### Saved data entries

★ ★ ★ ★

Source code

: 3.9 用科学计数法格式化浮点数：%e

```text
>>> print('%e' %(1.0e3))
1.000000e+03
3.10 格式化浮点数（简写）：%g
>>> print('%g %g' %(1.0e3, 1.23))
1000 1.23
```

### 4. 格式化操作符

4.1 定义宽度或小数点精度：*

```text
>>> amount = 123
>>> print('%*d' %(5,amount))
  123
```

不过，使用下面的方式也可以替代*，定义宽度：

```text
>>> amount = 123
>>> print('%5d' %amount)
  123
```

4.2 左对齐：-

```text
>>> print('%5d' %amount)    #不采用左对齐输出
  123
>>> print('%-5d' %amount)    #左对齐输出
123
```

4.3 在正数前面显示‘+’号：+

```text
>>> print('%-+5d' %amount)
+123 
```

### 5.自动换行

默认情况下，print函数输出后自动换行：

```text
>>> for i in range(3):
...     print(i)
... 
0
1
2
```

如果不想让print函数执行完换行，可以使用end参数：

★ ★ ★ ★

### Work instructions
Give the number of lines above containing the word "amount", with no other text.

### Result
7